> _TASK DETAILS_: Give every line of the listing back, exactly as written.

......

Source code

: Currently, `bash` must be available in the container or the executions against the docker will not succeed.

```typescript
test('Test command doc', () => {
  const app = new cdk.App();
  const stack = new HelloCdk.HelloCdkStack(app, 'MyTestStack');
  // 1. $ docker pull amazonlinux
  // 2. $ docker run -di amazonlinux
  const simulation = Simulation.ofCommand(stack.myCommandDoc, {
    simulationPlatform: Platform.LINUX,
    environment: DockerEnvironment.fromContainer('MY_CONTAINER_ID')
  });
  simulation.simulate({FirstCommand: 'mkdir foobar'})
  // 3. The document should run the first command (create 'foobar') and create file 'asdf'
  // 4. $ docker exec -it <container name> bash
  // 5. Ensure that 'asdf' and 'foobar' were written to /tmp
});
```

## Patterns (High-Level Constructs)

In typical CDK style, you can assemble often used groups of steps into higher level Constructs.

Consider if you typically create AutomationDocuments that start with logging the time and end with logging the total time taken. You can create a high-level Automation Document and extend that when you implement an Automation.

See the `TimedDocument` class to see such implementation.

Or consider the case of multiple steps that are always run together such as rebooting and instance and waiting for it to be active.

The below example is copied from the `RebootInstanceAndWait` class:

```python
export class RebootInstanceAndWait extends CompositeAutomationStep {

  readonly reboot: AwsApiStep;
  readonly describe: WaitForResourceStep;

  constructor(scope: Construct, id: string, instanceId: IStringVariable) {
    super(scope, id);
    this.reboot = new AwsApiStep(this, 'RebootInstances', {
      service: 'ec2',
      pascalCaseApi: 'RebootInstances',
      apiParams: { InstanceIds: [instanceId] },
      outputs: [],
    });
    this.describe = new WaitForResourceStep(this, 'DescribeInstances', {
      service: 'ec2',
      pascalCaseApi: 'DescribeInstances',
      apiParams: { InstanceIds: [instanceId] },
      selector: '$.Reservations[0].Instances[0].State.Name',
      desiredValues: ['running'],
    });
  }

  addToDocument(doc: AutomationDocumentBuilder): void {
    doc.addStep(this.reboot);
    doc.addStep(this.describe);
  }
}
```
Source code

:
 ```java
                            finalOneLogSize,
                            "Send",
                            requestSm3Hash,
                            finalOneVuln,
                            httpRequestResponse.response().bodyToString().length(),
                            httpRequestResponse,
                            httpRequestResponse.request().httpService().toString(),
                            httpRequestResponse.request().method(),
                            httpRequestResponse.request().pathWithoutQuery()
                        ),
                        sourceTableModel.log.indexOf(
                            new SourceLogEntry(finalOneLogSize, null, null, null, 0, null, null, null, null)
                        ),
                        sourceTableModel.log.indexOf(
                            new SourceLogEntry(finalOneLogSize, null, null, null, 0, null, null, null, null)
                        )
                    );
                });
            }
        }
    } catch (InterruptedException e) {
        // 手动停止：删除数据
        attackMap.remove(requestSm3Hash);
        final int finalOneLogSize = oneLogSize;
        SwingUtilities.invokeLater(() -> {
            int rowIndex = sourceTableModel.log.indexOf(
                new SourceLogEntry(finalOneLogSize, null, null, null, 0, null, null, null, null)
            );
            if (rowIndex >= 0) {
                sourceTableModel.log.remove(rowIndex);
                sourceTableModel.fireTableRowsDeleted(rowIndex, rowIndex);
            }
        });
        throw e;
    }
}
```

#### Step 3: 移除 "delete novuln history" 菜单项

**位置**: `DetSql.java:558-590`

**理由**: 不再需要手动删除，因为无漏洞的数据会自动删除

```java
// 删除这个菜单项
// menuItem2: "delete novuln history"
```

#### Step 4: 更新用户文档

......

> _TASK SOLUTION_:
Source code

: Currently, `bash` must be available in the container or the executions against the docker will not succeed.

```typescript
test('Test command doc', () => {
  const app = new cdk.App();
  const stack = new HelloCdk.HelloCdkStack(app, 'MyTestStack');
  // 1. $ docker pull amazonlinux
  // 2. $ docker run -di amazonlinux
  const simulation = Simulation.ofCommand(stack.myCommandDoc, {
    simulationPlatform: Platform.LINUX,
    environment: DockerEnvironment.fromContainer('MY_CONTAINER_ID')
  });
  simulation.simulate({FirstCommand: 'mkdir foobar'})
  // 3. The document should run the first command (create 'foobar') and create file 'asdf'
  // 4. $ docker exec -it <container name> bash
  // 5. Ensure that 'asdf' and 'foobar' were written to /tmp
});
```

## Patterns (High-Level Constructs)

In typical CDK style, you can assemble often used groups of steps into higher level Constructs.

Consider if you typically create AutomationDocuments that start with logging the time and end with logging the total time taken. You can create a high-level Automation Document and extend that when you implement an Automation.

See the `TimedDocument` class to see such implementation.

Or consider the case of multiple steps that are always run together such as rebooting and instance and waiting for it to be active.

The below example is copied from the `RebootInstanceAndWait` class:

```python
export class RebootInstanceAndWait extends CompositeAutomationStep {

  readonly reboot: AwsApiStep;
  readonly describe: WaitForResourceStep;

  constructor(scope: Construct, id: string, instanceId: IStringVariable) {
    super(scope, id);
    this.reboot = new AwsApiStep(this, 'RebootInstances', {
      service: 'ec2',
      pascalCaseApi: 'RebootInstances',
      apiParams: { InstanceIds: [instanceId] },
      outputs: [],
    });
    this.describe = new WaitForResourceStep(this, 'DescribeInstances', {
      service: 'ec2',
      pascalCaseApi: 'DescribeInstances',
      apiParams: { InstanceIds: [instanceId] },
      selector: '$.Reservations[0].Instances[0].State.Name',
      desiredValues: ['running'],
    });
  }

  addToDocument(doc: AutomationDocumentBuilder): void {
    doc.addStep(this.reboot);
    doc.addStep(this.describe);
  }
}
```
Source code

:
 ```java
                            finalOneLogSize,
                            "Send",
                            requestSm3Hash,
                            finalOneVuln,
                            httpRequestResponse.response().bodyToString().length(),
                            httpRequestResponse,
                            httpRequestResponse.request().httpService().toString(),
                            httpRequestResponse.request().method(),
                            httpRequestResponse.request().pathWithoutQuery()
                        ),
                        sourceTableModel.log.indexOf(
                            new SourceLogEntry(finalOneLogSize, null, null, null, 0, null, null, null, null)
                        ),
                        sourceTableModel.log.indexOf(
                            new SourceLogEntry(finalOneLogSize, null, null, null, 0, null, null, null, null)
                        )
                    );
                });
            }
        }
    } catch (InterruptedException e) {
        // 手动停止：删除数据
        attackMap.remove(requestSm3Hash);
        final int finalOneLogSize = oneLogSize;
        SwingUtilities.invokeLater(() -> {
            int rowIndex = sourceTableModel.log.indexOf(
                new SourceLogEntry(finalOneLogSize, null, null, null, 0, null, null, null, null)
            );
            if (rowIndex >= 0) {
                sourceTableModel.log.remove(rowIndex);
                sourceTableModel.fireTableRowsDeleted(rowIndex, rowIndex);
            }
        });
        throw e;
    }
}
```

#### Step 3: 移除 "delete novuln history" 菜单项

**位置**: `DetSql.java:558-590`

**理由**: 不再需要手动删除，因为无漏洞的数据会自动删除

```java
// 删除这个菜单项
// menuItem2: "delete novuln history"
```

#### Step 4: 更新用户文档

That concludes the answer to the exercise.